- [WORK ITEM] Leaving the pictures aside, repeat the entries exactly.

━━━━━ RAW DATA

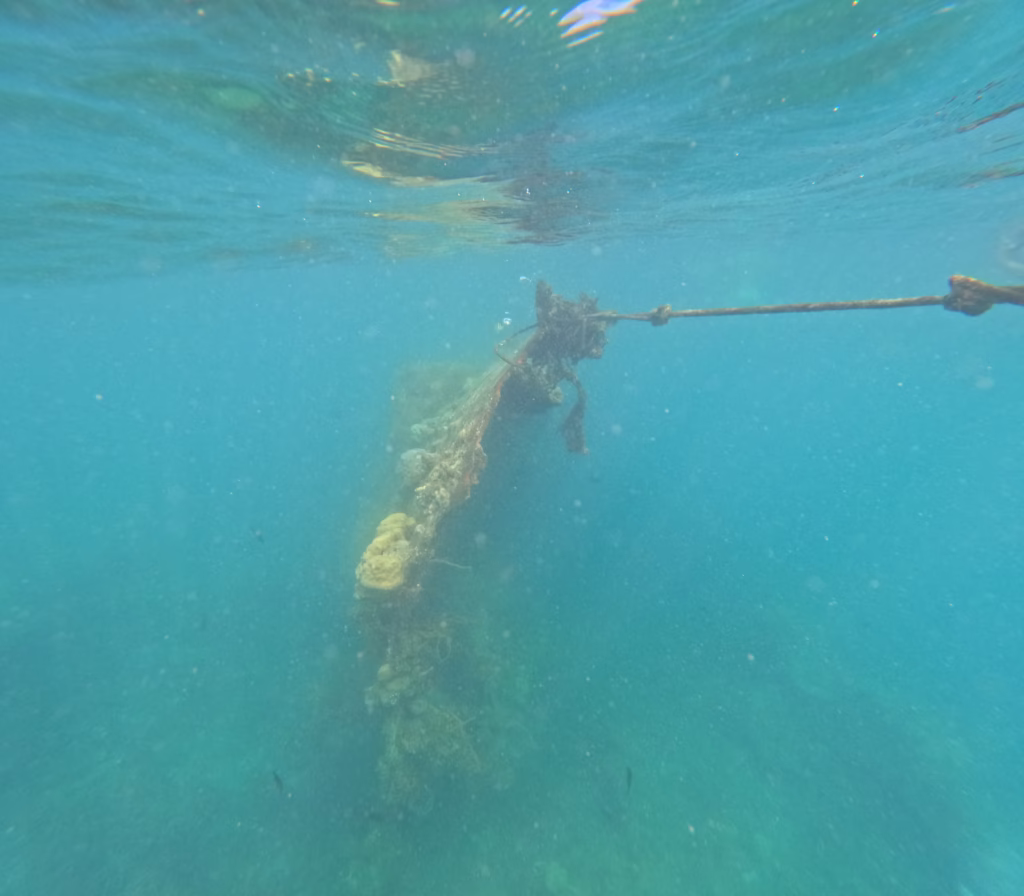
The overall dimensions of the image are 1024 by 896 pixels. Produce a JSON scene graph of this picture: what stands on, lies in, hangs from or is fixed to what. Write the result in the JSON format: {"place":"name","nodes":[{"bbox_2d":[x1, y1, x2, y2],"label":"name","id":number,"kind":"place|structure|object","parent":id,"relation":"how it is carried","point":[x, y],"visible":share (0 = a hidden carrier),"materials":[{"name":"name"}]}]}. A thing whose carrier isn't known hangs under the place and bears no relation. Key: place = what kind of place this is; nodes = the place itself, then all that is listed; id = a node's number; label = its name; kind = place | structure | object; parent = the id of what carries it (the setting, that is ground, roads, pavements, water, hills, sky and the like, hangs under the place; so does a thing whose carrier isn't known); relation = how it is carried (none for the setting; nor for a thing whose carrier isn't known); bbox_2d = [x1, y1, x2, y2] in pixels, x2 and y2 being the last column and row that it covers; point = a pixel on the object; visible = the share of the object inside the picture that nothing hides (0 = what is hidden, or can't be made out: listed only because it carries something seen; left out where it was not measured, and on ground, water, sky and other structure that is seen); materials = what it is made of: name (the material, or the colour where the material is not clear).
{"place":"outdoors","nodes":[
{"label":"outdoors","id":0,"kind":"place"},
{"bbox_2d":[0,552,1022,895],"label":"seabed","id":1,"kind":"structure","parent":0,"point":[683,835]},
{"bbox_2d":[0,0,1023,895],"label":"water","id":2,"kind":"structure","parent":0,"point":[375,74],"materials":[{"name":"liquid"}]},
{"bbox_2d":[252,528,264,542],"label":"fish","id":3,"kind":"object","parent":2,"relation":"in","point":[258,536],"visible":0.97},
{"bbox_2d":[271,769,283,792],"label":"fish","id":4,"kind":"object","parent":2,"relation":"in","point":[277,780],"visible":0.94},
{"bbox_2d":[355,288,605,810],"label":"shipwreck","id":5,"kind":"object","parent":2,"relation":"in","point":[416,515],"visible":0.61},
{"bbox_2d":[355,512,415,593],"label":"coral","id":6,"kind":"object","parent":5,"relation":"attached to","point":[375,558],"visible":0.72},
{"bbox_2d":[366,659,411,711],"label":"coral","id":7,"kind":"object","parent":5,"relation":"attached to","point":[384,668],"visible":0.7},
{"bbox_2d":[398,447,437,485],"label":"coral","id":8,"kind":"object","parent":5,"relation":"on","point":[405,458],"visible":0.69},
{"bbox_2d":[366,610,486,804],"label":"coral","id":9,"kind":"object","parent":5,"relation":"attached to","point":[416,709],"visible":0.57},
{"bbox_2d":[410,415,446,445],"label":"coral","id":10,"kind":"object","parent":5,"relation":"on","point":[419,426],"visible":0.57},
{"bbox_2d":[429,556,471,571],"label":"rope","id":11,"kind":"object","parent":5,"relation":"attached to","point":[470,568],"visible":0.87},
{"bbox_2d":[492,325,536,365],"label":"rope","id":12,"kind":"object","parent":5,"relation":"attached to","point":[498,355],"visible":0.77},
{"bbox_2d":[505,282,608,458],"label":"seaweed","id":13,"kind":"object","parent":5,"relation":"attached to","point":[542,284],"visible":0.78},
{"bbox_2d":[561,370,589,456],"label":"rope","id":14,"kind":"object","parent":5,"relation":"hanging from","point":[579,405],"visible":0.92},
{"bbox_2d":[587,281,1023,323],"label":"rope","id":15,"kind":"object","parent":5,"relation":"attached to","point":[895,302],"visible":0.95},
{"bbox_2d":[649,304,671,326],"label":"rope knot","id":16,"kind":"object","parent":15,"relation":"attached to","point":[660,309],"visible":0.57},
{"bbox_2d":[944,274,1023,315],"label":"rope knot","id":17,"kind":"object","parent":15,"relation":"attached to","point":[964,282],"visible":0.96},
{"bbox_2d":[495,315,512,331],"label":"air bubbles","id":18,"kind":"object","parent":2,"relation":"in","point":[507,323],"visible":0.75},
{"bbox_2d":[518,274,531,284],"label":"air bubbles","id":19,"kind":"object","parent":2,"relation":"in","point":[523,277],"visible":0.66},
{"bbox_2d":[625,766,633,792],"label":"fish","id":20,"kind":"object","parent":2,"relation":"in","point":[628,780],"visible":0.95}
]}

━━━━━━━━━━

- [RESPONSE AREA]
The overall dimensions of the image are 1024 by 896 pixels. Produce a JSON scene graph of this picture: what stands on, lies in, hangs from or is fixed to what. Write the result in the JSON format: {"place":"name","nodes":[{"bbox_2d":[x1, y1, x2, y2],"label":"name","id":number,"kind":"place|structure|object","parent":id,"relation":"how it is carried","point":[x, y],"visible":share (0 = a hidden carrier),"materials":[{"name":"name"}]}]}. A thing whose carrier isn't known hangs under the place and bears no relation. Key: place = what kind of place this is; nodes = the place itself, then all that is listed; id = a node's number; label = its name; kind = place | structure | object; parent = the id of what carries it (the setting, that is ground, roads, pavements, water, hills, sky and the like, hangs under the place; so does a thing whose carrier isn't known); relation = how it is carried (none for the setting; nor for a thing whose carrier isn't known); bbox_2d = [x1, y1, x2, y2] in pixels, x2 and y2 being the last column and row that it covers; point = a pixel on the object; visible = the share of the object inside the picture that nothing hides (0 = what is hidden, or can't be made out: listed only because it carries something seen; left out where it was not measured, and on ground, water, sky and other structure that is seen); materials = what it is made of: name (the material, or the colour where the material is not clear).
{"place":"outdoors","nodes":[
{"label":"outdoors","id":0,"kind":"place"},
{"bbox_2d":[0,552,1022,895],"label":"seabed","id":1,"kind":"structure","parent":0,"point":[683,835]},
{"bbox_2d":[0,0,1023,895],"label":"water","id":2,"kind":"structure","parent":0,"point":[375,74],"materials":[{"name":"liquid"}]},
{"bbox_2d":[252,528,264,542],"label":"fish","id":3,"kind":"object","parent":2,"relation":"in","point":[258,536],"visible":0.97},
{"bbox_2d":[271,769,283,792],"label":"fish","id":4,"kind":"object","parent":2,"relation":"in","point":[277,780],"visible":0.94},
{"bbox_2d":[355,288,605,810],"label":"shipwreck","id":5,"kind":"object","parent":2,"relation":"in","point":[416,515],"visible":0.61},
{"bbox_2d":[355,512,415,593],"label":"coral","id":6,"kind":"object","parent":5,"relation":"attached to","point":[375,558],"visible":0.72},
{"bbox_2d":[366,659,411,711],"label":"coral","id":7,"kind":"object","parent":5,"relation":"attached to","point":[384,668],"visible":0.7},
{"bbox_2d":[398,447,437,485],"label":"coral","id":8,"kind":"object","parent":5,"relation":"on","point":[405,458],"visible":0.69},
{"bbox_2d":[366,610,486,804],"label":"coral","id":9,"kind":"object","parent":5,"relation":"attached to","point":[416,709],"visible":0.57},
{"bbox_2d":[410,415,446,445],"label":"coral","id":10,"kind":"object","parent":5,"relation":"on","point":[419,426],"visible":0.57},
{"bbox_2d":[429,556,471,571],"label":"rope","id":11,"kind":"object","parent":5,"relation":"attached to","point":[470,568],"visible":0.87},
{"bbox_2d":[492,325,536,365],"label":"rope","id":12,"kind":"object","parent":5,"relation":"attached to","point":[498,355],"visible":0.77},
{"bbox_2d":[505,282,608,458],"label":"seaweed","id":13,"kind":"object","parent":5,"relation":"attached to","point":[542,284],"visible":0.78},
{"bbox_2d":[561,370,589,456],"label":"rope","id":14,"kind":"object","parent":5,"relation":"hanging from","point":[579,405],"visible":0.92},
{"bbox_2d":[587,281,1023,323],"label":"rope","id":15,"kind":"object","parent":5,"relation":"attached to","point":[895,302],"visible":0.95},
{"bbox_2d":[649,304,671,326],"label":"rope knot","id":16,"kind":"object","parent":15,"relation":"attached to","point":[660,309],"visible":0.57},
{"bbox_2d":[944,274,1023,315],"label":"rope knot","id":17,"kind":"object","parent":15,"relation":"attached to","point":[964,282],"visible":0.96},
{"bbox_2d":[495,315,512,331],"label":"air bubbles","id":18,"kind":"object","parent":2,"relation":"in","point":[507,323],"visible":0.75},
{"bbox_2d":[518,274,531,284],"label":"air bubbles","id":19,"kind":"object","parent":2,"relation":"in","point":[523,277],"visible":0.66},
{"bbox_2d":[625,766,633,792],"label":"fish","id":20,"kind":"object","parent":2,"relation":"in","point":[628,780],"visible":0.95}
]}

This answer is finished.